[Extracted data entries]
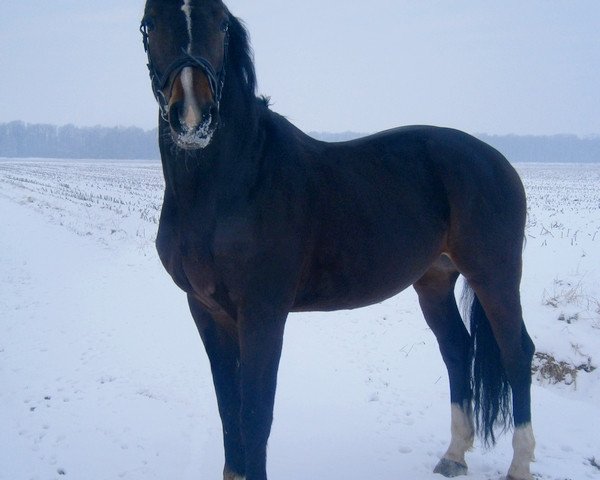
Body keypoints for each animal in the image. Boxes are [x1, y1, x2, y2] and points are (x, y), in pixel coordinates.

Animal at [139, 1, 536, 478]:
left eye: (220, 24)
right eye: (149, 24)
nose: (192, 116)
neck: (229, 185)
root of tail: (497, 161)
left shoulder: (262, 314)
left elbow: (255, 413)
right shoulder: (205, 310)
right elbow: (228, 407)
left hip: (493, 275)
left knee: (517, 354)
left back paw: (519, 464)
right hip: (435, 280)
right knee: (458, 349)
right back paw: (454, 455)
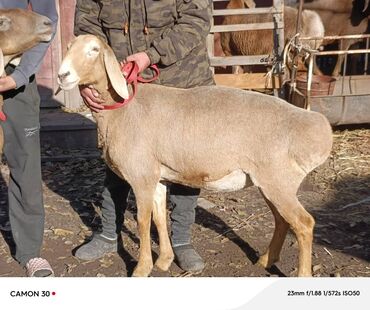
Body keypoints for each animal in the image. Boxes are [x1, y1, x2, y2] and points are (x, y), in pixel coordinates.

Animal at [57, 35, 332, 278]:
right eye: (68, 46)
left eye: (94, 50)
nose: (62, 75)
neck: (123, 110)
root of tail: (319, 128)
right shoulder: (157, 176)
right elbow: (159, 217)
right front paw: (164, 261)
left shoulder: (141, 176)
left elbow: (143, 222)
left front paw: (142, 269)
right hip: (272, 182)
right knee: (283, 221)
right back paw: (265, 260)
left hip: (279, 180)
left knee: (304, 223)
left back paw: (302, 275)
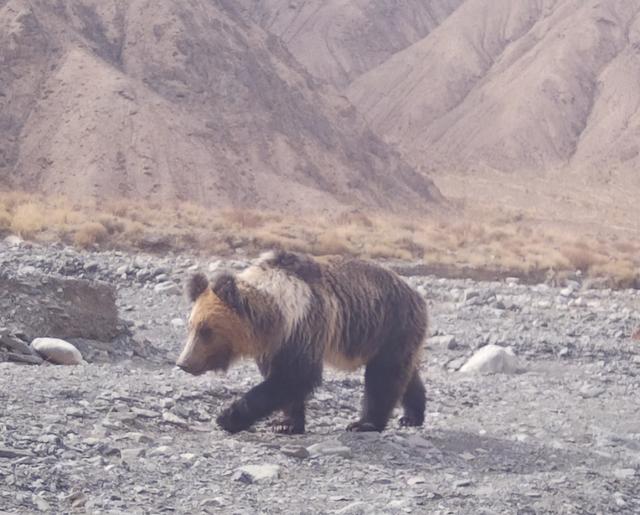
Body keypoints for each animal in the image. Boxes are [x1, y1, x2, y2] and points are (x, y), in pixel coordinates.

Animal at [175, 251, 428, 436]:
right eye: (191, 326)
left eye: (207, 331)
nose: (183, 363)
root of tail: (415, 293)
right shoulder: (276, 344)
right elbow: (282, 380)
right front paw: (286, 423)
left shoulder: (304, 325)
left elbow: (294, 376)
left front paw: (227, 416)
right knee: (405, 373)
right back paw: (412, 415)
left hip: (391, 324)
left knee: (383, 376)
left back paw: (365, 423)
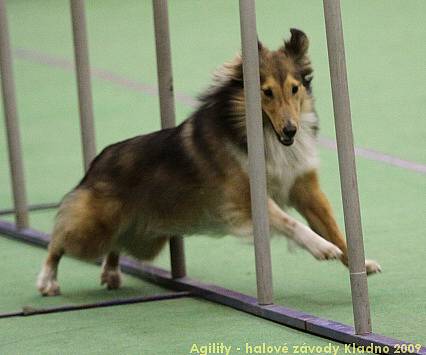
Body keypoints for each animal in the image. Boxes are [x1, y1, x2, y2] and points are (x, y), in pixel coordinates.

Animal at [38, 29, 382, 296]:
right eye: (266, 93)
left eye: (294, 89)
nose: (290, 130)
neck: (263, 136)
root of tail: (98, 160)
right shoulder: (245, 198)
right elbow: (291, 223)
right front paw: (321, 247)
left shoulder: (303, 188)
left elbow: (335, 227)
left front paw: (358, 262)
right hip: (93, 230)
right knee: (59, 238)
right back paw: (47, 281)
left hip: (143, 239)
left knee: (115, 245)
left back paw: (110, 273)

Action item: Each line above that contains the string "tail" should be copied.

Result:
root of tail: (497, 161)
root of tail: (319, 128)
root of tail: (415, 293)
root of tail: (98, 160)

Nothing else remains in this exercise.